WORK TO COMPLETE:
1. According to the article on canine structure, what lies at the center of the dog show world?
2. Proceed with the article on canine structure, picking up after its final sentence.

DOCUMENT PASSAGE:
[Start of section]

By: Patti Strand  Date: 01/9/2012 Category: | Canine Issues |

One of the most significant pearls of wisdom I was fortunate to receive over the years was in these words: A sound dog will age more gracefully, be less likely to break down from stress or injury, experience less fatigue and greater efficiency in work, and stay healthier and more attractive throughout its life. The originator of this most eloquent of reasons to breed carefully and thoughtfully has my deepest respects. It is an essential axiom not only in a conscientious breeding program but also in the commitment to structurally evaluate - as knowledgeably and objectively as possible - each litter bred. I do not mean to take anything away from type, however. Type is undeniably at the center of the dog show world - and it should be. After all, breed conformation is founded on type. However type without a sound, functional structure is rather like breeding balloon animals - producing a recognizable form lacking in substance. Even dogs bred as companion animals need good health in order to be companionable. Function is as important as type.

Certainly we've all heard this before. But what does it take to develop both function and type in a breeding program? Engineers can relate to the essential design of the dog. The dog's structure serves a purpose; if that structure is too weak or improper to live up to its purpose, it is more likely to break down. It is cruel to ask any dog to perform any task for which its structure is poorly equipped. The reason is simple: because the human-animal bond is strong, most dogs will do all we ask for as long as they can - they'll jump, herd, hunt, run, walk the neighborhood, jog the track, or take to the agility course until they can no longer do so. They will keep going until their physical structure is incapable of one more step. How soon they will reach that point depends largely on our awareness of and respect for their inherent strengths and weaknesses. What happens when dogs reach the point of breakdown? The average owner's initial tendency is to get frustrated with the dog. More times than I can count, my husband and I have been approached by owners wanting to know why their dogs suddenly won't take the jumps after so many good performances. These people want to know why their dogs are suddenly being disobedient or just plain lazy. In almost every case we have encountered, the dog's structure has broken down. Most people are genuinely unaware of their dogs' physical condition when such behavior patterns begin to emerge. They don't realize the body is simply telling the dog it cannot do another jump.

I firmly believe that if more breeders had a working knowledge of canine structure, we would see far fewer structural weaknesses in the show ring. Structural weaknesses are not limited to mediocre show dogs - they can be found in top-winning dogs. A judge is compelled to judge a dog on its qualities, but weaknesses must be taken into consideration at some point. After all, conformation is intended to advance quality in breeding. If structural weaknesses are overlooked because type is everything, both breeder and judge are helping to perpetuate these weaknesses and are potentially creating serious problems within an entire breed.

[End of section]

Recorded data:
[Start of section]

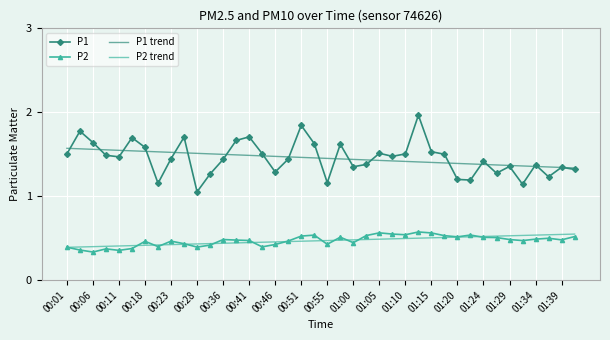

True or false: P1 trend and P2 trend cross at least once.

False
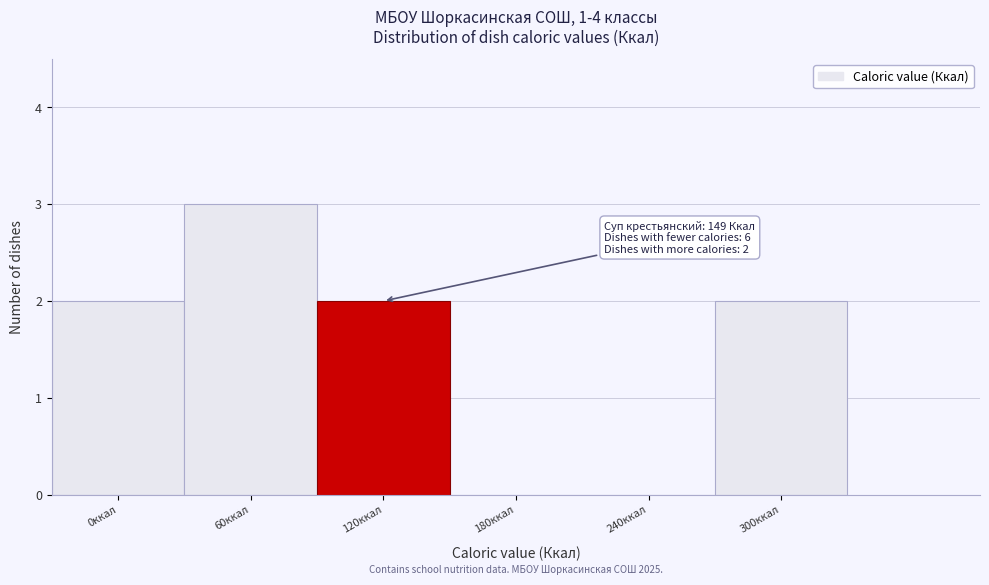

Read the value at 60ккал.

3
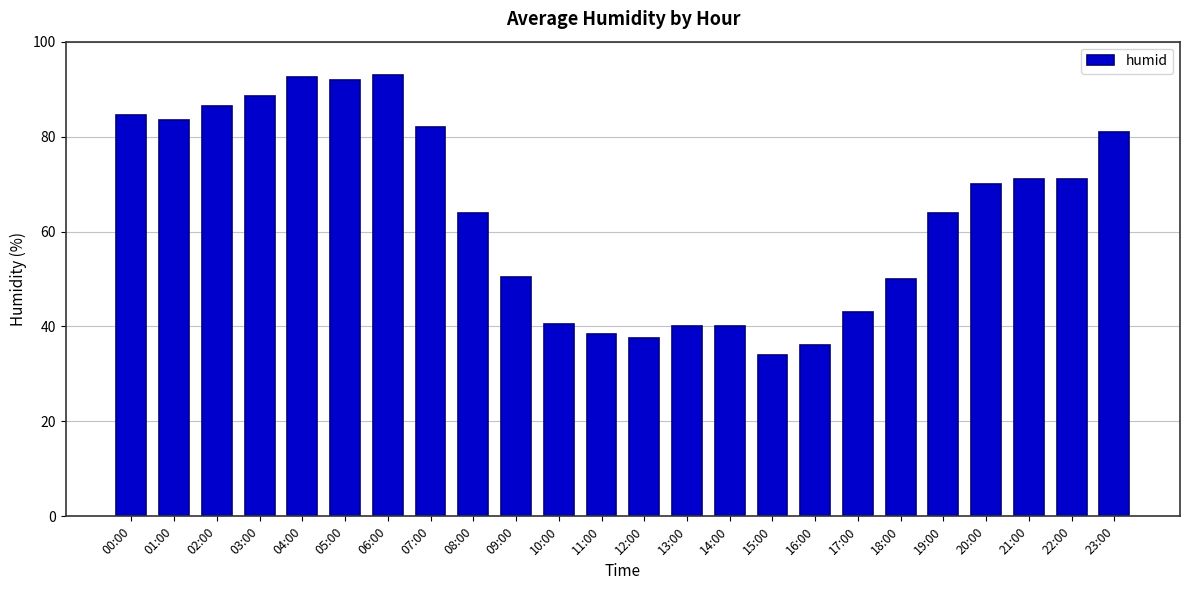

At which category does the chart reach its minimum across all series?

15:00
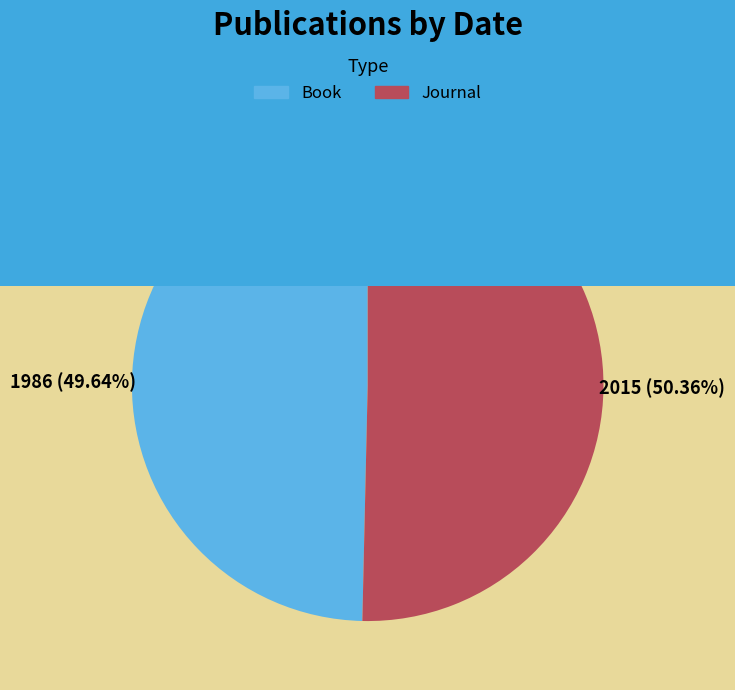

Rank the categories by value from lowest to highest.

Book, Journal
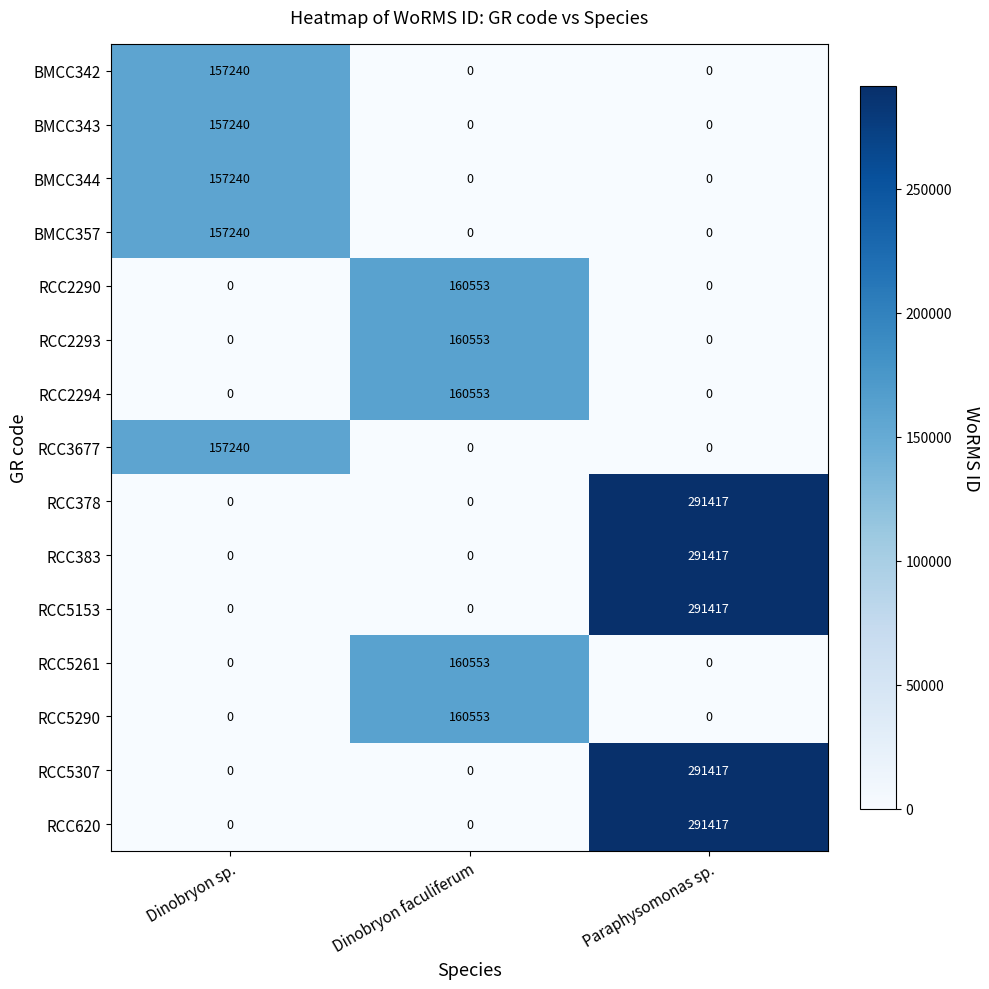

At which category is the sum across all series the highest?

Paraphysomonas sp.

[End of section]

ANSWERS TO THE EXERCISES:
1. Type.

2.
It doesn't stop with the show ring or the obedience ring or the field trial. We all cry out against puppy mills, yet some of the most crippled pet dogs I have come in contact with were purchased from reputable breeders who were completely unaware of the structural weaknesses in the puppies they were selling. The owner bears the financial and emotional burden of surgeries or pain killers and of deciding at which point the dog would be best served by euthanasia. Puppy mills are interested in profits. A breeder's first priority is to the breed. The distinction is vast and the responsibility enormous. No breeder or breed is best served by relying entirely on conformation wins. Breed to a winning stud dog with structural weaknesses and your breeding program goes the way of trouble. And if those weaknesses are not recognized as such, does that make it OK? What do you think?

One of the worst tragedies in the dog world is when a structural problem becomes so pervasive in a breed that it is gradually accepted as a normal aspect of the breed. We ought to be ashamed of ourselves!

The answer lies in education, in making an effort to learn correct structure and the consequences of incorrect structure. For example, a dog acquired for jumping in obedience or agility should have no looseness in the elbows or lack in prosternum, both of which can cause stretched and damaged tissue in the front assembly.

A dog with slipped hocks should never be expected to perform coursing, herding, or repetitive jumping because the lack of stability in the hock joint damages the tissue integrity and eventually causes bone or joint deterioration. A sporting dog with a ewe neck will eventually be incapable of carrying a bird. And high shoulders are one of the most destructive weaknesses that a dog in harness can have.

A dog bred to go-to-ground is fairly useless if its loin is too short or nonexistent. A herring gut or high hocks diminish stamina. A weak underjaw prevents a strong grasp. An over-angulated rear, which creates sickle hocks, causes a poorly synchronized gait, which destroys its efficiency. Shoulders set too close together make it difficult for a dog to eat out of a pan on the floor and impede the ability of a tracking dog to keep its nose to the ground. A tail set too low interferes with an effortless gait. A tail set too high can prevent a dog from pulling a cart.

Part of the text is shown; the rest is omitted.